- [TASK OBJECTIVE]
Each line of the data below holding the word "lines" must be copied.

<<<<

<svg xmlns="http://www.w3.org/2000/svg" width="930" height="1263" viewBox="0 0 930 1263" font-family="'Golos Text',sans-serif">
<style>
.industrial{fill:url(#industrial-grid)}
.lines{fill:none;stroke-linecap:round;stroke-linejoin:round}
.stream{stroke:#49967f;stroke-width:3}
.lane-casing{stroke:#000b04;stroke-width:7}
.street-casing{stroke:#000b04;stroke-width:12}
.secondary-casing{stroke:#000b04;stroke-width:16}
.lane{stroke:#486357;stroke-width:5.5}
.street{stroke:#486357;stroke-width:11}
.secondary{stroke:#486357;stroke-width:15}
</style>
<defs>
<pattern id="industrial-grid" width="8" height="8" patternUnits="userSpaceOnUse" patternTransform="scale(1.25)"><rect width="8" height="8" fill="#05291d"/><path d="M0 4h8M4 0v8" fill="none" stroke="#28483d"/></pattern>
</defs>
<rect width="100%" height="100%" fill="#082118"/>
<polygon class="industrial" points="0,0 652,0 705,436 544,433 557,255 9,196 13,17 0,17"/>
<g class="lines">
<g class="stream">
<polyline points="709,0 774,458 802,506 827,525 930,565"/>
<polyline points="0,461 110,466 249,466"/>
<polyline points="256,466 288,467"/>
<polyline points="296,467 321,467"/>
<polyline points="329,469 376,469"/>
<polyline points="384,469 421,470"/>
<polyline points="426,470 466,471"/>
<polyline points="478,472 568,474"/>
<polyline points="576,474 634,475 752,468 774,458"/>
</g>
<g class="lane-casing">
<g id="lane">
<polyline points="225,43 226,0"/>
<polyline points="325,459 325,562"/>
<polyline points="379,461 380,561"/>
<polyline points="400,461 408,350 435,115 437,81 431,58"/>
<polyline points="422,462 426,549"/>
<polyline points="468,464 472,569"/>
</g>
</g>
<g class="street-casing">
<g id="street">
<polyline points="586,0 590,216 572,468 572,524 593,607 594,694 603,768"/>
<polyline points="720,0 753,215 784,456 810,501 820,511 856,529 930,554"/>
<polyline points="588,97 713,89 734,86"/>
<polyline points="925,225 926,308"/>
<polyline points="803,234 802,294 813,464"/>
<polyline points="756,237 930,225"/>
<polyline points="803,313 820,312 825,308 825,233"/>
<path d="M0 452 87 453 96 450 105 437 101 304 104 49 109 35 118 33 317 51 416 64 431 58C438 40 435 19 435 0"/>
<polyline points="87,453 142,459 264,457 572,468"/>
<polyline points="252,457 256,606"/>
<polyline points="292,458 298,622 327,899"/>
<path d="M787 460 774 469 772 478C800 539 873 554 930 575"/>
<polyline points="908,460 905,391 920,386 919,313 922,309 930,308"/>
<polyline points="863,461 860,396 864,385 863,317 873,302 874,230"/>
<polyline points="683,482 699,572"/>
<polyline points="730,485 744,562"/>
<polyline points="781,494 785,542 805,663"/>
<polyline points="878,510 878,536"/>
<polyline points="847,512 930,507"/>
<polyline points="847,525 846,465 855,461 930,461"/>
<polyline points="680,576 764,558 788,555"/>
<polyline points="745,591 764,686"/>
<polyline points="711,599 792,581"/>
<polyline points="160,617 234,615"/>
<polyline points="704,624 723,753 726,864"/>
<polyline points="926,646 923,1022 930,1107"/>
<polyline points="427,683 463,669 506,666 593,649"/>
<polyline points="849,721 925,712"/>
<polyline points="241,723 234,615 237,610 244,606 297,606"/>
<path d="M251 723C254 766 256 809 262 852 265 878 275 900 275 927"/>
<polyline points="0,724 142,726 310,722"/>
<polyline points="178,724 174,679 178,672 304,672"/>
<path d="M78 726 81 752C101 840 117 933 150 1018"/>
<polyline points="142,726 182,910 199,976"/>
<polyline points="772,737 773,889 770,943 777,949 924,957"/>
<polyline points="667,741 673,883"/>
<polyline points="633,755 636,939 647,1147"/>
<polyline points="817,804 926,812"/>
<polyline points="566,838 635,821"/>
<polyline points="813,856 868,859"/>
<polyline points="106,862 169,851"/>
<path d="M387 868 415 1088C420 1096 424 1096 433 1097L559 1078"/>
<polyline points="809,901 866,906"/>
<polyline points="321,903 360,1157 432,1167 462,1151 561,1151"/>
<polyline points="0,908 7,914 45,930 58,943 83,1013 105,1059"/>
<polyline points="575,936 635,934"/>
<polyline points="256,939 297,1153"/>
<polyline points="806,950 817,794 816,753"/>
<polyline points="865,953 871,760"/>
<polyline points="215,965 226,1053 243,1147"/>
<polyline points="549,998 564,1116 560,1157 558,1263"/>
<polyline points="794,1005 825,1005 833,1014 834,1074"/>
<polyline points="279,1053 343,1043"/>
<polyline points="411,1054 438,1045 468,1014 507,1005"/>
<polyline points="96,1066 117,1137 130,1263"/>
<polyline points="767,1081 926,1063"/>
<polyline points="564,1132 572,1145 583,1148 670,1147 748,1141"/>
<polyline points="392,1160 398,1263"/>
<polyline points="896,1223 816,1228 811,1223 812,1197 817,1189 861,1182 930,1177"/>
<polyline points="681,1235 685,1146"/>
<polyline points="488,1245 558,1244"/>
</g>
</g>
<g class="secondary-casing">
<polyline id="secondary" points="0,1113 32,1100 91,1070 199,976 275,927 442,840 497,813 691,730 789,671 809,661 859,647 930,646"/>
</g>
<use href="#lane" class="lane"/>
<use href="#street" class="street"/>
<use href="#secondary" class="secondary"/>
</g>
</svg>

>>>>

- [EXERCISE OUTPUT]
.lines{fill:none;stroke-linecap:round;stroke-linejoin:round}
<g class="lines">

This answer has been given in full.